Lux Dei Christian Rants (Archive)

Saturday, January 24, 2004

Will the Real Schismatics Stand Up

http://www.anglicancommuniondioceses.org/signatures.asp

There has been a lot of talk of schism lately. As the new network of Anglican Communion Dioceses in North America forms, the corportists (those who see themselves Episcopalians first, Christians second) claim that conservative Anglicans in the US and Canada are the makers of schism. As such the signatories to the new Network Charter, linked to above, must be schismatics. Well I am a signatory to the charter, and have thus joined the new network, whose goal is to become Anglicanism in North America.

So are we schismatics? Yes we are. We are schismatics from the Episcopal Church (.02% of the Christian world?). We are in schism with a church that in its official positions has denied the gospel, the catholic faith, and early Christian doctrine and ethics, separating itself from the wider Christian world for a rather modern agenda. We are schismatics from modernist American religion, from a denomination that has declined at a rapid pace in the last 30 years. We are schismatics from agendists who have ignored tradition, thus excluding our ancestors, causing the ECUSA and other mainline churches to plunge into the toilet of public influence and relevance. Instead, despite the claims otherwise from those in charge, the Episcopal Church has no influence in our culture, whether morally, spiritually, or politically. Thus we are in schism with irrelevance.
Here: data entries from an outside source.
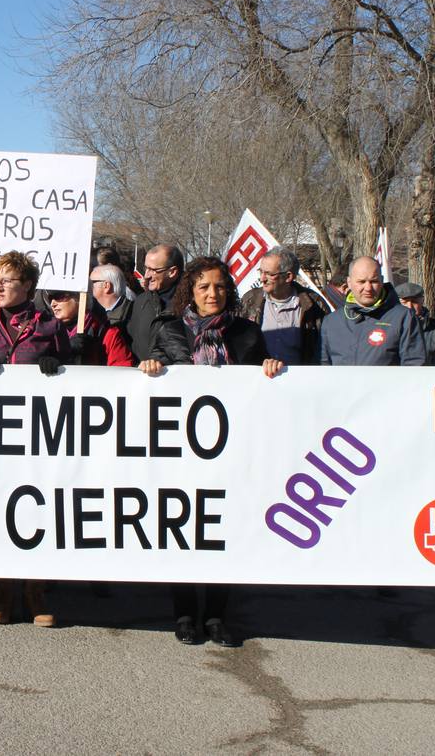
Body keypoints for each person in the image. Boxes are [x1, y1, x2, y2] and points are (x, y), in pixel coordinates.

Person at [141, 256, 284, 647]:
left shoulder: (248, 334)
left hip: (231, 451)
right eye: (203, 287)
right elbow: (152, 376)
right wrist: (151, 366)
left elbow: (260, 387)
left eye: (219, 286)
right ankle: (185, 613)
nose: (212, 294)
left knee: (224, 530)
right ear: (191, 290)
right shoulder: (169, 330)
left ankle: (218, 615)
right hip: (181, 451)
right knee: (184, 529)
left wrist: (270, 368)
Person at [0, 251, 70, 627]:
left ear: (27, 285)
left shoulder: (49, 327)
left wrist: (56, 368)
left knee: (36, 509)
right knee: (0, 508)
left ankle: (35, 590)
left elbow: (73, 379)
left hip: (37, 435)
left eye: (7, 280)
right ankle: (4, 589)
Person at [320, 257, 425, 366]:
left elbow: (414, 364)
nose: (368, 288)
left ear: (382, 281)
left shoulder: (403, 317)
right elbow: (323, 365)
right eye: (361, 282)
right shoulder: (331, 321)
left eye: (374, 281)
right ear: (349, 283)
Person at [239, 246, 326, 366]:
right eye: (261, 272)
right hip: (258, 380)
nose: (262, 278)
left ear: (288, 276)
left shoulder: (315, 304)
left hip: (298, 381)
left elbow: (324, 351)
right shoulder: (249, 300)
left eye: (269, 274)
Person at [46, 288, 136, 367]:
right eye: (50, 298)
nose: (53, 304)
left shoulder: (107, 335)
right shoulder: (45, 333)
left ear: (79, 298)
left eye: (59, 297)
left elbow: (121, 375)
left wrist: (92, 356)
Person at [127, 243, 183, 362]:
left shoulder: (193, 304)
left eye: (153, 270)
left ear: (172, 272)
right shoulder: (141, 301)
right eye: (146, 268)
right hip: (145, 377)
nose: (146, 275)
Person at [90, 262, 134, 327]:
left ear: (106, 286)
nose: (87, 286)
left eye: (91, 282)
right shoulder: (91, 313)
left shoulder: (131, 315)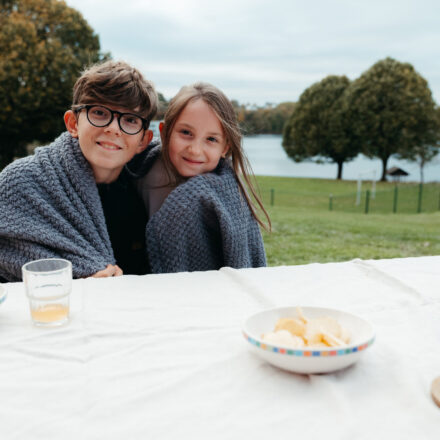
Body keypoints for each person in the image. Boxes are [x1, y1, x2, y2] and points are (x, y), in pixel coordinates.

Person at [0, 60, 158, 282]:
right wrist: (77, 280)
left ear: (144, 140)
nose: (113, 128)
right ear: (73, 123)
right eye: (100, 113)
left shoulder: (145, 189)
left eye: (130, 120)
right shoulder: (22, 183)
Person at [131, 82, 270, 273]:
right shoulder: (140, 167)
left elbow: (243, 258)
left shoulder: (227, 195)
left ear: (225, 147)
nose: (195, 150)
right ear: (164, 133)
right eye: (186, 133)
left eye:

However, remember that the Episcopal church is itself in schism with the Anglican Communion, as well as cut off from dialogue with other branches of the catholic Church (Orthodox and Roman Catholics have suspended or downgraded talks). We in the new network are breaking from ECUSA to be united to the Anglican Communion and in dialogue with the rest of the world. This is not separation over a mere doctrinal or moral ssue. This is about breaking from a regional church that has acted against the advising and wisdom of tradition and the catholic world. I cannot support the hubris of the Episcopal Church toward the Christian world, its unilateralism, no matter what I personally think about practicing gay bishops, or what agenda I might hold. As such, we in the network are in schism with schism, which makes us not schismatics, but catholics.